EXTRAIT:
^^^^^^^^^^^^^^^^
De même, devant l'ampleur
et la complexité des problèmes que pose à l'Église le monde actuel, nous
cherchons à déguiser en richesse la pauvreté des solutions qui sont à notre
disposition.
Et l'on pourrait continuer
l'énumération.
Il
serait bon que pendant cette retraite nous soumettions à la prière ces signes
de notre attachement à la richesse, afin que le Seigneur veuille bien nous
dépouiller de
ces attitudes désespérantes d'être riches, et qu'Il nous rappelle que
l'espérance du Royaume ne saurait faire l'économie des douleurs de
l'enfantement.
Le
Magnificat se chante dans la petitesse
et l'humiliation
Sur une terre qui n'a pas
été labourée par la douleur, le fruit est condamné à l'insignifiance (Lc 8,
13). Les vanités qui nous assaillent sont nombreuses mais la plus vaine et la
plus commune chez les évêques et les prêtres est paradoxalement le défaitisme.
^^^^^^^^^^^^^^^^
DONNÉES FOURNIES:
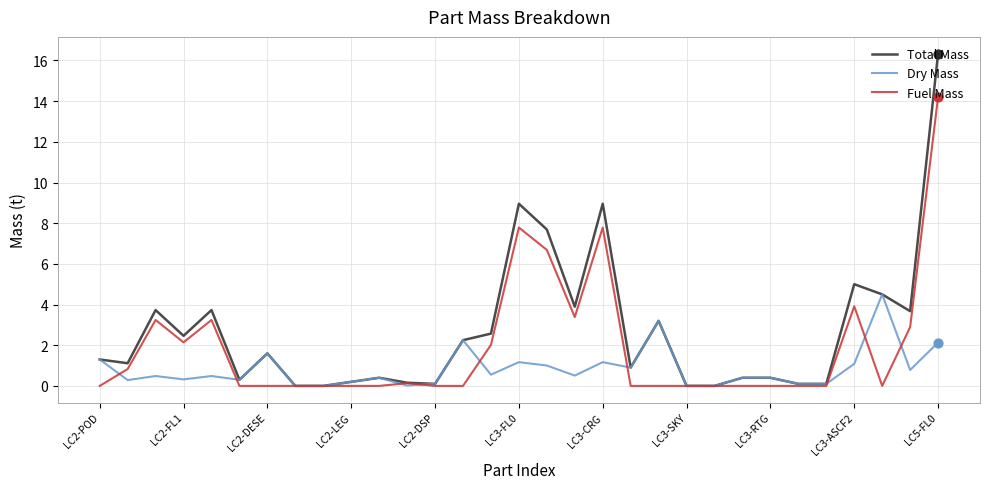

Which series has the widest spread of values?

Total Mass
^^^^^^^^^^^^^^^^
TRAVAIL DEMANDÉ:
• 1. Recopiez le passage de l'extrait allant de « Et l'on pourrait » jusqu'à « l'enfantement. » inclus, en changeant « Seigneur » en « Christ ».
• 2. D'après l'extrait, quelle vanité est la plus vaine et la plus commune chez les évêques et les prêtres ?
Le matériel fourni n'est d'aucune utilité ici.

RÉPONSES:
• 1.
Et l'on pourrait continuer
l'énumération.
Il
serait bon que pendant cette retraite nous soumettions à la prière ces signes
de notre attachement à la richesse, afin que le Christ veuille bien nous
dépouiller de
ces attitudes désespérantes d'être riches, et qu'Il nous rappelle que
l'espérance du Royaume ne saurait faire l'économie des douleurs de
l'enfantement.

• 2. Le défaitisme.